As some of you know, my Mom is spending the summer with us. A couple that are fiends of hers from the Midwest are in Alaska touring and are going to come over for dinner and spend the night. So Mom wanted a seafood meal. I started with a black bean salad (thanks Bruce). We visited the farmers market this morning and customized the bean salad with some fresh Matanuska Valley peas.







Next is the seafood kabobs. We're having prosciutto wrapped scallops, red salmon (sockeye to you southerners)with lemon slices and halibut with peppers and onion. The shrimp is fresh out of the Gulf, the Gulf of Alaska. We're going to boil the shrimp for peel and eat with cocktails before dinner. I also made some lemon tapioca for desert.

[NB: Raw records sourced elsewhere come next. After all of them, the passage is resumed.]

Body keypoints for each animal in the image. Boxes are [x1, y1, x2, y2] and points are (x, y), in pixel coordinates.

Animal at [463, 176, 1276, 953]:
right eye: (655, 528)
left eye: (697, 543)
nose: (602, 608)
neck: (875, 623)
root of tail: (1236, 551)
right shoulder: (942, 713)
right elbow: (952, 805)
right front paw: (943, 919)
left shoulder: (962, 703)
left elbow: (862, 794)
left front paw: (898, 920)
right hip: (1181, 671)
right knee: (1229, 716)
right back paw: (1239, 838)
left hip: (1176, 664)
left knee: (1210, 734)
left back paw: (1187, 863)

I'll try to post finished and plated pic but I'm going to be busy


----------



## Nick Prochilo (Aug 9, 2008)

WOW! That looks great Griff!


----------



## ScottyDaQ (Aug 9, 2008)

Man, those are gunna be great !
My mouth is drooling !


----------



## surfinsapo (Aug 9, 2008)

That is the kind of food that make you feel happy!!!   Keep them pics coming!!!!


----------



## Bruce B (Aug 9, 2008)

Looking good Griff, hope you enjoyed the salad.


----------



## Cliff H. (Aug 10, 2008)

Looks real good Griff.


----------



## 007bond-jb (Aug 10, 2008)

That looks fabulous


----------



## LarryWolfe (Aug 10, 2008)

Griff everything looks incredible, but that black bean salad looks right up my alley!  Is the recipe in the recipe section?  If not can it please be shared!!!


----------



## Diva Q (Aug 10, 2008)

LOOks amazing.

If you have a recipe for the lemon tapioca could you please share it. I love tapioca.


----------



## Griff (Aug 10, 2008)

Diva Q said:
			
		

> LOOks amazing.
> 
> If you have a recipe for the lemon tapioca could you please share it. I love tapioca.

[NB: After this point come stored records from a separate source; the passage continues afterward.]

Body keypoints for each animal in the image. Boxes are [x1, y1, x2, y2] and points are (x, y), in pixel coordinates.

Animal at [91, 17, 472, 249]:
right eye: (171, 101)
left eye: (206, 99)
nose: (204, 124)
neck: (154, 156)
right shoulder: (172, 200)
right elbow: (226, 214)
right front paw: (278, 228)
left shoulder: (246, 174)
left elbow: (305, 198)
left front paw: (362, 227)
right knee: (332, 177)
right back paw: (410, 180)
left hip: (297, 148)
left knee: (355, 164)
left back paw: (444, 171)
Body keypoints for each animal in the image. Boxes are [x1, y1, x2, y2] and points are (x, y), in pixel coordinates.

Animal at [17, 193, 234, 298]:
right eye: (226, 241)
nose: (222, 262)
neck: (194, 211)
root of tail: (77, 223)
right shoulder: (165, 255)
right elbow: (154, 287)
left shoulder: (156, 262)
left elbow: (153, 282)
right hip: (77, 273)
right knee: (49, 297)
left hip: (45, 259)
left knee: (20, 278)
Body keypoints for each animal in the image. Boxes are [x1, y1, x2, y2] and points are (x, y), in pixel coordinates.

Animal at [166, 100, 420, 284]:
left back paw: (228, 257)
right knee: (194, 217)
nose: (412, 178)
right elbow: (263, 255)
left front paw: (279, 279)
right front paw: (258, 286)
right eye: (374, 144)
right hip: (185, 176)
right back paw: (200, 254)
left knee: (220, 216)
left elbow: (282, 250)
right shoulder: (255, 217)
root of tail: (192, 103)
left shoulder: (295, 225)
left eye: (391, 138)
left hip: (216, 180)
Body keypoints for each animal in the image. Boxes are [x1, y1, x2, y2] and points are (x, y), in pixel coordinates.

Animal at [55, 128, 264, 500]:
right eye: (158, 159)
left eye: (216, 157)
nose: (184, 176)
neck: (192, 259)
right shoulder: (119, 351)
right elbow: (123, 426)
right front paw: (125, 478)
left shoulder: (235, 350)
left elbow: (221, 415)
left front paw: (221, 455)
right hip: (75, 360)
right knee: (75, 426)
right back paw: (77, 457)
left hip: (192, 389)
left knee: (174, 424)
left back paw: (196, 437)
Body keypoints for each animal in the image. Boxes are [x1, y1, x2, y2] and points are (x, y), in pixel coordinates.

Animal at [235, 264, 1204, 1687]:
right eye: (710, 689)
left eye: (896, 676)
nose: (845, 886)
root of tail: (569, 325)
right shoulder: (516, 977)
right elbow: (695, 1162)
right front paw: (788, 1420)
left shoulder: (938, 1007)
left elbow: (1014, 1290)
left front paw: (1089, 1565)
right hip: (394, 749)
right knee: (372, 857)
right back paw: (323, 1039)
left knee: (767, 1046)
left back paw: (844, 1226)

Diva, I posted it in the dessert section.
http://www.bbq-4-u.com/forum/viewtopic. ... 155#196155




			
				Larry Wolfe said:
			
		

> Griff everything looks incredible, but that black bean salad looks right up my alley!  Is the recipe in the recipe section?  If not can it please be shared!!!



Larry, it's here, except I added fresh peas that had been blanched for 30 seconds. I made the dressing as described and added a little at a time to taste.
http://www.bbq-4-u.com/forum/viewtopic.php?t=14757


----------



## Tannehill Kid (Aug 11, 2008)

Could hurt myself on that


----------



## Toby Keil (Aug 11, 2008)

Seafood and that salad looks great Griff. Can't wait to se the plated shots.


----------



## Griff (Aug 11, 2008)

Sorry, the plated shots didn't happen. I got too busy.


----------



## ronbeaux50 (Aug 11, 2008)

That looks fantastic!! I guess there is more than one gulf to eat out of


----------



## john a (Aug 12, 2008)

Beautiful Griff. Uh, is "too busy" code for bending elbow.


----------